My friends Natalia, Salva, Voro, and Nico have a ranch. OK, I say “friends”, but honestly Natalia and Salva feel like much more than just friends. They feel like family, like close cousins. OK, it is not exactly a ranch. For a number of years they have had a small bit of land up on a hill outside Canals. It was dry, and a bit barren, but it did have a view to the distance of Montesa. This year, Salva proudly announced to me that they had bought a bit of land at the edge of Annauir, their hometown. “Want to go take a look?” “Of course!” I answered.
The plot of land was enclosed within a fence and included a couple of sheds/outbuildings. He pointed out what would soon be his chicken coop, and a variety of fruit trees. Variety? There was at least one of just about every fruit tree you can imagine. They had not had the property very long, and he was working to fix things up a bit before the heat of summer arrived. He was placing irrigation tubing within a fabric-protected greenhouse where he would plant a variety of vegetables.
Outside, by the border fence there were roses and even some grape vines, with tiny budding grapes.
About a month later, before I headed home to Colorado, Salva took me back again. The coop had chickens clucking along who decided that perhaps my shoes were food-like substances. Vegetables were slowly growing in the garden area, and crazy snails were working their way up any vertical surface or stick.
I think it is great that their two small children would have this bit of terreno as part of their world as they grow up.
As Salva drove me back to Xàtiva I said to him, “You have a really good life here.” He said “Yes, we are happy. A person can always want more. But if we are not satisfied with what we have, a person will never be happy.”
The weather is getting much nicer, and I decided it was high time I visited my friends Rafa and Marta who live in Ontinyent.
(click on any photo to go to an enlarged view. In that view, click again to “zoom in”.)
Rafa picked me up in Xàtiva, and they showed me their beautiful flat before we headed out to see the sights.
Very close to town is an oasis called Pou Clar (Clear Spring)
Pou Clar
The ducks here are a different breed than the mallards common in Denver.
It is a tranquil haven right off a highway, but down below you can’t even hear the cars.

[Records from a collection]
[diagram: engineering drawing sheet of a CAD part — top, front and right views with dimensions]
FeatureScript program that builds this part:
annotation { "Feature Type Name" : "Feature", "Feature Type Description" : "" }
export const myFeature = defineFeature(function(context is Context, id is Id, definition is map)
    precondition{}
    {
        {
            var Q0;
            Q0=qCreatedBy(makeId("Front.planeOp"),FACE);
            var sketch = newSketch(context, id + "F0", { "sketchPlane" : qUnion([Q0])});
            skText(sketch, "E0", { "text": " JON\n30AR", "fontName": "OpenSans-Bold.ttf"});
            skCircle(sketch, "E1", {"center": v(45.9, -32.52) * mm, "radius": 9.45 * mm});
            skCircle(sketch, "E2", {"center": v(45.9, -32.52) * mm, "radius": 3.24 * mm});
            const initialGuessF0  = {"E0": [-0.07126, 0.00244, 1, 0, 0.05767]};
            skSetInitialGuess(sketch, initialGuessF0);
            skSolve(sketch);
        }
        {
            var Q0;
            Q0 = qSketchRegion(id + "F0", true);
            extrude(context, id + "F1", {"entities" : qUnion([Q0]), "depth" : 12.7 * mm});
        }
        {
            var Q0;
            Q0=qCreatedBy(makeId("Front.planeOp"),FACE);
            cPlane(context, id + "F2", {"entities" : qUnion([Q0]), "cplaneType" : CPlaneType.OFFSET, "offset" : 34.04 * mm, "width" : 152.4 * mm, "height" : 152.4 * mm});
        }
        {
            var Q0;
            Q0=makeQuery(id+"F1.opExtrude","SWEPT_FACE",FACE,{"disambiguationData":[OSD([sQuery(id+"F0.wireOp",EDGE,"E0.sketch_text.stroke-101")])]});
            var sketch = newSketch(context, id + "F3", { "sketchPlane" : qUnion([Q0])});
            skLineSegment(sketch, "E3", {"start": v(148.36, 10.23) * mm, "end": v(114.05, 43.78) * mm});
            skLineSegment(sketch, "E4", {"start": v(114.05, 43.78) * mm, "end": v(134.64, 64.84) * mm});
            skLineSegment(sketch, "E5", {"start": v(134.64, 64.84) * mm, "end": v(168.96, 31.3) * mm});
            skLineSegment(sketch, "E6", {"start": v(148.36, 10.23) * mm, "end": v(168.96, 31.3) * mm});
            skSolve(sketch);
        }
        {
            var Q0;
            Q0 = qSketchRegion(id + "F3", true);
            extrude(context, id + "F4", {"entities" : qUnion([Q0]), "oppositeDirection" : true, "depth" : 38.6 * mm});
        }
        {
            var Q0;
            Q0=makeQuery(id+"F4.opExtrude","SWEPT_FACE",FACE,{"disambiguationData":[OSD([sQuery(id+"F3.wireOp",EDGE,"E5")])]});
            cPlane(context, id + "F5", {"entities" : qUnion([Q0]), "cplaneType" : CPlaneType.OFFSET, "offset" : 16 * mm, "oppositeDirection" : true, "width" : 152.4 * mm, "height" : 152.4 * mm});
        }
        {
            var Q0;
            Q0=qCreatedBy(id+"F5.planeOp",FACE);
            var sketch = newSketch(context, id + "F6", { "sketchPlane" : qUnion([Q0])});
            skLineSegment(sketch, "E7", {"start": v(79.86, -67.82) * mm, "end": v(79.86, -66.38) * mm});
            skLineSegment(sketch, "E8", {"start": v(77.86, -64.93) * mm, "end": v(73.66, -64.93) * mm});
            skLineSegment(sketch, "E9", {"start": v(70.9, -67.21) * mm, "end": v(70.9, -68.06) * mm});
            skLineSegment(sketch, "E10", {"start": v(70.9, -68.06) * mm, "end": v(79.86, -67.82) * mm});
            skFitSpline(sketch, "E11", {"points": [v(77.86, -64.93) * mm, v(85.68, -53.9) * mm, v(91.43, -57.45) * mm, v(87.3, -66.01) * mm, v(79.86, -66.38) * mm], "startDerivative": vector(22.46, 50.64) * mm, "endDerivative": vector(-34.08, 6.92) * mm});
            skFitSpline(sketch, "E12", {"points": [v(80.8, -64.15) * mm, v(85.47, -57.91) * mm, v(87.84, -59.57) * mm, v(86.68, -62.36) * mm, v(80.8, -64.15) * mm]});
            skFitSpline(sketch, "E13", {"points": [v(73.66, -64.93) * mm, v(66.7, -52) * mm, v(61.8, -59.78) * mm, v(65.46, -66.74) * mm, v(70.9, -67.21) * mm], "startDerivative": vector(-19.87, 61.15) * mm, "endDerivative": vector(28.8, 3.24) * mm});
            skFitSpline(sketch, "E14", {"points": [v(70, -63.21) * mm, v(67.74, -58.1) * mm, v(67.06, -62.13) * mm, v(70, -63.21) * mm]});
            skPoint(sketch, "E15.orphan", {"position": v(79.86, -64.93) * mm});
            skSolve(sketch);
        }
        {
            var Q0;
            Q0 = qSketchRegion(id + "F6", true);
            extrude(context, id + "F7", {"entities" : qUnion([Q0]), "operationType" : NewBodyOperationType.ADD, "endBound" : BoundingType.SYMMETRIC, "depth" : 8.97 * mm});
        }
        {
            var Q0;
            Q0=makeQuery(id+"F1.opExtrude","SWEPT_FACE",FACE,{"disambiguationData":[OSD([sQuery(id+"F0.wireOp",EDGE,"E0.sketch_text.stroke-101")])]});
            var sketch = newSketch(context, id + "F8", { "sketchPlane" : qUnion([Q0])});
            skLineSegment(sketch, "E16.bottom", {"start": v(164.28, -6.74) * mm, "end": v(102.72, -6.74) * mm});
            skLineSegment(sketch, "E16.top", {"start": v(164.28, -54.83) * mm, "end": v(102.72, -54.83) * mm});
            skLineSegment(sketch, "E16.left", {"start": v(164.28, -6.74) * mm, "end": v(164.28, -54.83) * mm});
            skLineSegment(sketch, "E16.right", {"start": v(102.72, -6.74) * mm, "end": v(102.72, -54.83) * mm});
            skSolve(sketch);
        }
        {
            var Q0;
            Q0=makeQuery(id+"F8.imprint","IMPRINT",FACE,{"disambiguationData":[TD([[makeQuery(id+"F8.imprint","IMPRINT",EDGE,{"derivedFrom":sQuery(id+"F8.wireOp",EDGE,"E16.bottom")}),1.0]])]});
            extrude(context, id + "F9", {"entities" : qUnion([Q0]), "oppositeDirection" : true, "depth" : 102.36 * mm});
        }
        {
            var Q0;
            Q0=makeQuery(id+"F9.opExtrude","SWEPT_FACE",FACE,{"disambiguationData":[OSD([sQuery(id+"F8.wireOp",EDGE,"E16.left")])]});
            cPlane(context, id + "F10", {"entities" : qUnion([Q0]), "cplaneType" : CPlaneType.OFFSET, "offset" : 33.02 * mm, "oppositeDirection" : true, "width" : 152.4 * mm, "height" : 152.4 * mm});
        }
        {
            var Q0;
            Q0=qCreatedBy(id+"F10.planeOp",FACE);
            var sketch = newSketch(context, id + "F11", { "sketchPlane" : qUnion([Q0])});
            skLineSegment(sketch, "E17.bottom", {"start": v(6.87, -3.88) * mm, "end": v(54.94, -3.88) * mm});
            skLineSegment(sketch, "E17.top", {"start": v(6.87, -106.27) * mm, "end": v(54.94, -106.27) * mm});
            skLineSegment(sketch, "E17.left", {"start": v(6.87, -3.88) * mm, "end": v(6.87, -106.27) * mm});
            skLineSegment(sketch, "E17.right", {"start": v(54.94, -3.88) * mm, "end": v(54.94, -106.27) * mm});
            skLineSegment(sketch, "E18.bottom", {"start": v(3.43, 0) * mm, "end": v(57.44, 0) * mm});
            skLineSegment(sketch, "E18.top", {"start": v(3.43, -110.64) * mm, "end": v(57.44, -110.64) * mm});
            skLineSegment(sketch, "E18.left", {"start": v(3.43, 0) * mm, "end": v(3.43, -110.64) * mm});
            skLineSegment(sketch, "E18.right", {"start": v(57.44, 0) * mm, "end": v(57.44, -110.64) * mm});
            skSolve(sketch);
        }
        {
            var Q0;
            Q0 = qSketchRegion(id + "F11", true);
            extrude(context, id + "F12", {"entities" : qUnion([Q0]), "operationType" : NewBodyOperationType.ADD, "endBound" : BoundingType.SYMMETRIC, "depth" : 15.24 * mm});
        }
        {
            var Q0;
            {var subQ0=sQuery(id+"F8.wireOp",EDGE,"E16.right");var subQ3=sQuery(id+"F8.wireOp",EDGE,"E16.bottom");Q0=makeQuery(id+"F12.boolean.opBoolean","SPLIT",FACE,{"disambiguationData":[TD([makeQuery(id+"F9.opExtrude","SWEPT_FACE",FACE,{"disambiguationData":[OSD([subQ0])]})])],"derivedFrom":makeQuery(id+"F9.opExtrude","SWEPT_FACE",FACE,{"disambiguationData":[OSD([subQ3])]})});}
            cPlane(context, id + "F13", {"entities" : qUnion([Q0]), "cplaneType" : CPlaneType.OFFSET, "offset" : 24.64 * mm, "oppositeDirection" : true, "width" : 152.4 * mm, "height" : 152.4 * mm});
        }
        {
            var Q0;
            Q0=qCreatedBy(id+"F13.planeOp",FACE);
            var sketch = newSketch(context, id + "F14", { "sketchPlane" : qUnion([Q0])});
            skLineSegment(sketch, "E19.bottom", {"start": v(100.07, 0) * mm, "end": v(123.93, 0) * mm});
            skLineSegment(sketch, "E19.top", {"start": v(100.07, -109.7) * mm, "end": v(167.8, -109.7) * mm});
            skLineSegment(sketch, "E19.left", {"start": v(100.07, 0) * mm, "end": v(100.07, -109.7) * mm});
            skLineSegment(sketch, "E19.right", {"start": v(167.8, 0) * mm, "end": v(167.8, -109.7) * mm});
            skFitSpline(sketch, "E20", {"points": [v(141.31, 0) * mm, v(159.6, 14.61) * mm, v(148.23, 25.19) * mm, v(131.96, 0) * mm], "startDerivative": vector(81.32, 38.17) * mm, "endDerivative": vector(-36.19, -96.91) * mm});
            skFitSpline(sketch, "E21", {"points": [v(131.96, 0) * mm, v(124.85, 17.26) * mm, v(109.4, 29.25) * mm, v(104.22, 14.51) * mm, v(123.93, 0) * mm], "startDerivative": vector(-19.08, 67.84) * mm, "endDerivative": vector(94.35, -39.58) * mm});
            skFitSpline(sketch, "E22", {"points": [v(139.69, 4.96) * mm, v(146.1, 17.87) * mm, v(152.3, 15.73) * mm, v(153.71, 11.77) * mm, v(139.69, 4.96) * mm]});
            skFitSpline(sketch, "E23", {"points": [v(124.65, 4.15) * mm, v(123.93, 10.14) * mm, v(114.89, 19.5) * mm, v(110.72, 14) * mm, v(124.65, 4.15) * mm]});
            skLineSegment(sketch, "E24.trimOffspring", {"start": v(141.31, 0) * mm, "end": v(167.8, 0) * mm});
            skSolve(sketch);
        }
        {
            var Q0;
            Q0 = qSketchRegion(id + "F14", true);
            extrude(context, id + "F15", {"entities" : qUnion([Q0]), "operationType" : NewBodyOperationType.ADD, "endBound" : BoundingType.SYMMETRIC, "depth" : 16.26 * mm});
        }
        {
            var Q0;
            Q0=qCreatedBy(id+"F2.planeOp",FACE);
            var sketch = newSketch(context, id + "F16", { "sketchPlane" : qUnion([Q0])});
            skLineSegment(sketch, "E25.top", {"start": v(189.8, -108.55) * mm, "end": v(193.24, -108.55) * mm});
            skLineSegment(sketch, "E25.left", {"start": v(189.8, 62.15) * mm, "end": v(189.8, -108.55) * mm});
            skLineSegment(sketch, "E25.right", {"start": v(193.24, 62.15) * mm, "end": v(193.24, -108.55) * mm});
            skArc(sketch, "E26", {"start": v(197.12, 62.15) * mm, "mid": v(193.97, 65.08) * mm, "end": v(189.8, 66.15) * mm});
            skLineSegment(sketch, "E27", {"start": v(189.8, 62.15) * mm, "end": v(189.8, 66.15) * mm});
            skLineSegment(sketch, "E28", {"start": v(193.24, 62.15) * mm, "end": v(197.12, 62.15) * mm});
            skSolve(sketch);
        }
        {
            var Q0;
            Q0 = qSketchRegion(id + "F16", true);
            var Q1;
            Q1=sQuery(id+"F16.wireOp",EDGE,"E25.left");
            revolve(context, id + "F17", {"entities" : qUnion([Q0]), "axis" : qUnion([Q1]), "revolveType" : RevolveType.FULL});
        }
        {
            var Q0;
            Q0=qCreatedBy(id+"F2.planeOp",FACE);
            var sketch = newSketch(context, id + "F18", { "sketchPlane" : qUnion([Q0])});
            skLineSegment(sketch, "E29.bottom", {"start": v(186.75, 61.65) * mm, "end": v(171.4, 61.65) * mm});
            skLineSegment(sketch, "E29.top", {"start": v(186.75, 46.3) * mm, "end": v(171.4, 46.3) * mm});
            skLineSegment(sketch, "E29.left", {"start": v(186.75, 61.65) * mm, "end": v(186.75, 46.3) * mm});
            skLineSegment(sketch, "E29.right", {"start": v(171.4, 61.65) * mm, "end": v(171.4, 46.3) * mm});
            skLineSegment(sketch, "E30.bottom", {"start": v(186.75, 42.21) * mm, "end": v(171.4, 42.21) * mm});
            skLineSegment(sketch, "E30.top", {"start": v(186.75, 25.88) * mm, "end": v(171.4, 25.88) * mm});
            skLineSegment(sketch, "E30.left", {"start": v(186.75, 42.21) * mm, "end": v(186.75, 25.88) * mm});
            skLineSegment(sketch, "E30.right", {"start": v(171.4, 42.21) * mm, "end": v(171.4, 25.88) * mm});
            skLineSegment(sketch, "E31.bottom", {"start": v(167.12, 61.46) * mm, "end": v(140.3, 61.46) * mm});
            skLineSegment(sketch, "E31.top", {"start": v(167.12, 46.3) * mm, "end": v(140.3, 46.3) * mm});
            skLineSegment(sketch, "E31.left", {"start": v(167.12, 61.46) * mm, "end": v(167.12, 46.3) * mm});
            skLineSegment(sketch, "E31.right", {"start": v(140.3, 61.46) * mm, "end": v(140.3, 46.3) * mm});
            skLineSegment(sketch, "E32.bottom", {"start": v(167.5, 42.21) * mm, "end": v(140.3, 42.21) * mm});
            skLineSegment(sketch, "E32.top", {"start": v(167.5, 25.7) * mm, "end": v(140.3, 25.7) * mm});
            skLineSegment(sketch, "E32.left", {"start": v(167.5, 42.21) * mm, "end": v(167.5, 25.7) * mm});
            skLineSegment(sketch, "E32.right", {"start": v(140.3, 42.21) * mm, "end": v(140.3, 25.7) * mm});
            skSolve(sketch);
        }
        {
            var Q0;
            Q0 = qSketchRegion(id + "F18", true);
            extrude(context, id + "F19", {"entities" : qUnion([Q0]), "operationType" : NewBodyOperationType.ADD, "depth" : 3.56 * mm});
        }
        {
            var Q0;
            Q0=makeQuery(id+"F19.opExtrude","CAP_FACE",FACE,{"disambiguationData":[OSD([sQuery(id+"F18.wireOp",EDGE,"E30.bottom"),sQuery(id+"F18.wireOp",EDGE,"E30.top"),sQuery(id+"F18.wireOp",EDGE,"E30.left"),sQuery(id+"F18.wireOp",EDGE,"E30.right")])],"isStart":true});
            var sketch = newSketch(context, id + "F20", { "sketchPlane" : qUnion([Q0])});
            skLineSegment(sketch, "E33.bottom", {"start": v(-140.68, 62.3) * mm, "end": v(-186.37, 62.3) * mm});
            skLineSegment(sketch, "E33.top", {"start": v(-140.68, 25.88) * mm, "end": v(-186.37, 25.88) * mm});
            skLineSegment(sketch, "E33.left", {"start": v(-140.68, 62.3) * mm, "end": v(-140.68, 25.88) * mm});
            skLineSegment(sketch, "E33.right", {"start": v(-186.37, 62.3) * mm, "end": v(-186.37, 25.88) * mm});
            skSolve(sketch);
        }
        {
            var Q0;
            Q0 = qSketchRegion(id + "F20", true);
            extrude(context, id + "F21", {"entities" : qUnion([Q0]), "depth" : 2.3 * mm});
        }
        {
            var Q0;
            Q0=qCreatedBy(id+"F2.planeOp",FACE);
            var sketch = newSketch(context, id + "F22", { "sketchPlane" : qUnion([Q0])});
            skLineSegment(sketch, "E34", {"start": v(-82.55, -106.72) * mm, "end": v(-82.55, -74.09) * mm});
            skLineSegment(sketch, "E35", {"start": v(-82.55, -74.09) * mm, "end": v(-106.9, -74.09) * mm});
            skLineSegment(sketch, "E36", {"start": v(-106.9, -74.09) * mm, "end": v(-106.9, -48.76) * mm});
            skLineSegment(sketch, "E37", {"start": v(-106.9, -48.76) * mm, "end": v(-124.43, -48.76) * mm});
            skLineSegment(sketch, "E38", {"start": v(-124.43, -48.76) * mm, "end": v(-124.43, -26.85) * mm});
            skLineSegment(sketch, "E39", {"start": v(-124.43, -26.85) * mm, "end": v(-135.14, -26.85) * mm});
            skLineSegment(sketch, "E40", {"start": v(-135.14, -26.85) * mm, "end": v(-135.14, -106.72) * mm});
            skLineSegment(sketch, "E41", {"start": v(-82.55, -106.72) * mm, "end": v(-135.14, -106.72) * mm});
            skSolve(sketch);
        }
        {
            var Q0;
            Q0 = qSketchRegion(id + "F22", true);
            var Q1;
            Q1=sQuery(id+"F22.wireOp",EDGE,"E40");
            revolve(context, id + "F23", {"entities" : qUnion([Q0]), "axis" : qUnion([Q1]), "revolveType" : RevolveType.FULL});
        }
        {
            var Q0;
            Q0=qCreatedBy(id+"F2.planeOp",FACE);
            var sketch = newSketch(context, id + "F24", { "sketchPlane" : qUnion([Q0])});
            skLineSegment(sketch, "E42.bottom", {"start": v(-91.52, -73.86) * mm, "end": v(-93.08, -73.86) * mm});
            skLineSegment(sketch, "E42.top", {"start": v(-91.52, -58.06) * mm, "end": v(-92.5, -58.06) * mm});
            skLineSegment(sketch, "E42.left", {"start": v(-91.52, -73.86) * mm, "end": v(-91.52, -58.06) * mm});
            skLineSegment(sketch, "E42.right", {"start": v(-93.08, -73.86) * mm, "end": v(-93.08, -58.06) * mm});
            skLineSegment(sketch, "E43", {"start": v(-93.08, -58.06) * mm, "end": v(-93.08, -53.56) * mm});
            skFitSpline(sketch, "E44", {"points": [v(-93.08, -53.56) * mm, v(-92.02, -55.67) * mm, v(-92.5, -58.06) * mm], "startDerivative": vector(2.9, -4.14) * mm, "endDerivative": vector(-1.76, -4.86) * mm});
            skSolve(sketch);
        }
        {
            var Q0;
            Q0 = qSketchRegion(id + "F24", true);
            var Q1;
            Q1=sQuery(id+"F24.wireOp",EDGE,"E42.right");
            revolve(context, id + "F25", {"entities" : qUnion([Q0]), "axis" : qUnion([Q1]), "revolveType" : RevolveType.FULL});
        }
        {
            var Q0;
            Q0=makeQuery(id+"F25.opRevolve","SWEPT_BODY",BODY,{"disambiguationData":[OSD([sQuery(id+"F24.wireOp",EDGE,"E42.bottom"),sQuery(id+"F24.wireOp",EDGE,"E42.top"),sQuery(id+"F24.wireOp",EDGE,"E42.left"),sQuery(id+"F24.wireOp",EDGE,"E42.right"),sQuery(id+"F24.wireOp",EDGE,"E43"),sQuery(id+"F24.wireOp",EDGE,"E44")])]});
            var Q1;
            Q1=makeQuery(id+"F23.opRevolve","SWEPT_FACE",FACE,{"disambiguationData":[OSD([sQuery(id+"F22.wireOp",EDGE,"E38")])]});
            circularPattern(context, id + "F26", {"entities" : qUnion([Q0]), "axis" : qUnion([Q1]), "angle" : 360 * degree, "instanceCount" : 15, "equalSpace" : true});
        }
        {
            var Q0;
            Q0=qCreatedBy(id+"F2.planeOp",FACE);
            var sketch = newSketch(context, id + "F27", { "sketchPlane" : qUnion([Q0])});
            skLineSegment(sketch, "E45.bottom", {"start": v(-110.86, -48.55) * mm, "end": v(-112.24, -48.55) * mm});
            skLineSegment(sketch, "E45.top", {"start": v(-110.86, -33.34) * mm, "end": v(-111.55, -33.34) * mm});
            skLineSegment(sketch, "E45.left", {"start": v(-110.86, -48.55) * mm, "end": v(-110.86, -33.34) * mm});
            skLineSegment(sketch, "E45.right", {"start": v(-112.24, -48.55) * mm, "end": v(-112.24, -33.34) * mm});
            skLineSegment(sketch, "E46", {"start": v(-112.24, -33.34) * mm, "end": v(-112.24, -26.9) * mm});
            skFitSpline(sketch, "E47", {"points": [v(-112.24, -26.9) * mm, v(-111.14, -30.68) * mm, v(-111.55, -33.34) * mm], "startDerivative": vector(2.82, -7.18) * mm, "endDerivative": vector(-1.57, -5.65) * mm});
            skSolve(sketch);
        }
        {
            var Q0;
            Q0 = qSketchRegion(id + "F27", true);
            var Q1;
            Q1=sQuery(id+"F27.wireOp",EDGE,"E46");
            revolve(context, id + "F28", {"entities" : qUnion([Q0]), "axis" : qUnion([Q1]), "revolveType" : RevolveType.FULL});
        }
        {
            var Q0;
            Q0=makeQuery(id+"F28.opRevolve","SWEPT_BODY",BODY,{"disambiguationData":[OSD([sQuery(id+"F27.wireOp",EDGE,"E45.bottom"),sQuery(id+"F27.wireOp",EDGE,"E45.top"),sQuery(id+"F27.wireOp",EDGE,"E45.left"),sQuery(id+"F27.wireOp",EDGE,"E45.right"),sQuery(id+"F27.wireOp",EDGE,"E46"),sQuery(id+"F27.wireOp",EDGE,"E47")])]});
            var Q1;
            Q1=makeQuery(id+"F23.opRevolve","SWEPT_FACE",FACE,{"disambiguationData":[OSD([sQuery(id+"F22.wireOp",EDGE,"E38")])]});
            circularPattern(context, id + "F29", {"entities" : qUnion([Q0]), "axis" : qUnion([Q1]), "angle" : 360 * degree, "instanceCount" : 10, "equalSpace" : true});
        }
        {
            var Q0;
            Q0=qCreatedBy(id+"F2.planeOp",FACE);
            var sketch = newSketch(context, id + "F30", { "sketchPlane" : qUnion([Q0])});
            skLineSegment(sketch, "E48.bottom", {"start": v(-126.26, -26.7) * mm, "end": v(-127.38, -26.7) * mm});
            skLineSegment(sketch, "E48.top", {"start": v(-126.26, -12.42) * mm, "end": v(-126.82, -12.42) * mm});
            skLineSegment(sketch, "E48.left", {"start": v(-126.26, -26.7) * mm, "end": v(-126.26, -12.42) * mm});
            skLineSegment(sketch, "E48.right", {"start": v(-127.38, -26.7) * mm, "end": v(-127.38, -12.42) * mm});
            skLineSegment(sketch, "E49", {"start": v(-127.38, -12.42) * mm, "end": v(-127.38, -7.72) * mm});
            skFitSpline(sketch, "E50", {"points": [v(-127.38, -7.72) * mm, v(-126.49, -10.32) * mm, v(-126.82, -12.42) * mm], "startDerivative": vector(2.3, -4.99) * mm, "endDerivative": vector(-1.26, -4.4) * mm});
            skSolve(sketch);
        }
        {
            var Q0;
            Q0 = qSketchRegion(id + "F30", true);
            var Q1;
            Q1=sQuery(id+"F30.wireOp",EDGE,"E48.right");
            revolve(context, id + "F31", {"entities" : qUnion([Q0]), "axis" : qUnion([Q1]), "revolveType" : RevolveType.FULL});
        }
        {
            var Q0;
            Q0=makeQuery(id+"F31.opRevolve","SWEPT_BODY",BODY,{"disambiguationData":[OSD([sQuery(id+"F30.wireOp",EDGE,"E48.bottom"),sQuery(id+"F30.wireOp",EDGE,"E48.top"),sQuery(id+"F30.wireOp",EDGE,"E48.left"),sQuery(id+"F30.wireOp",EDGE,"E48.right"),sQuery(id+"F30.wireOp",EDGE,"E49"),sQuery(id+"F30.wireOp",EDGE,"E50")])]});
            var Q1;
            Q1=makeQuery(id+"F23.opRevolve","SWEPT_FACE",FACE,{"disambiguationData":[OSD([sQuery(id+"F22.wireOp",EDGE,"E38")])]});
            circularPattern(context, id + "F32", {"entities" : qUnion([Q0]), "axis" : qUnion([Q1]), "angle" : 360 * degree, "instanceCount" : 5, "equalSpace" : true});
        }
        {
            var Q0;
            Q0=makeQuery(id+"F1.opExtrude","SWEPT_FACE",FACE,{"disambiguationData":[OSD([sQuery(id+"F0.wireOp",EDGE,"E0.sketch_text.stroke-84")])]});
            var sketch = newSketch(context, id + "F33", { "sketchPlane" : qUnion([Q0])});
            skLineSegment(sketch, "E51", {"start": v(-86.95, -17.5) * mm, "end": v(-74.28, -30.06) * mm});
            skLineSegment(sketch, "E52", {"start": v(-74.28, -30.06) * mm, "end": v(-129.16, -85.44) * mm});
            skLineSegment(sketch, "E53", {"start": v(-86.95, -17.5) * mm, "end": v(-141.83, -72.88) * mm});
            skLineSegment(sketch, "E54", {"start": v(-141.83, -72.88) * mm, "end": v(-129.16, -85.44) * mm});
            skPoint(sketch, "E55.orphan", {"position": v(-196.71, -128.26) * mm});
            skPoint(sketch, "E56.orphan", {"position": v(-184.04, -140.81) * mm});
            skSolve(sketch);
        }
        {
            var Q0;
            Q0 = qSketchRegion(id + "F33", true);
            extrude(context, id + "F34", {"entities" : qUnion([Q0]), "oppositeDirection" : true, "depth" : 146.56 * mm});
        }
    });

§ Task instructions
[A] In the blog post, which town is the hometown of Natalia and Salva?
[B] Write out the part of the blog post that opens with the words containing "Very close to" and closes with "hear the cars.".

§ Written responses
[A] Annauir

[B]
Very close to town is an oasis called Pou Clar (Clear Spring)
Pou Clar
The ducks here are a different breed than the mallards common in Denver.
It is a tranquil haven right off a highway, but down below you can’t even hear the cars.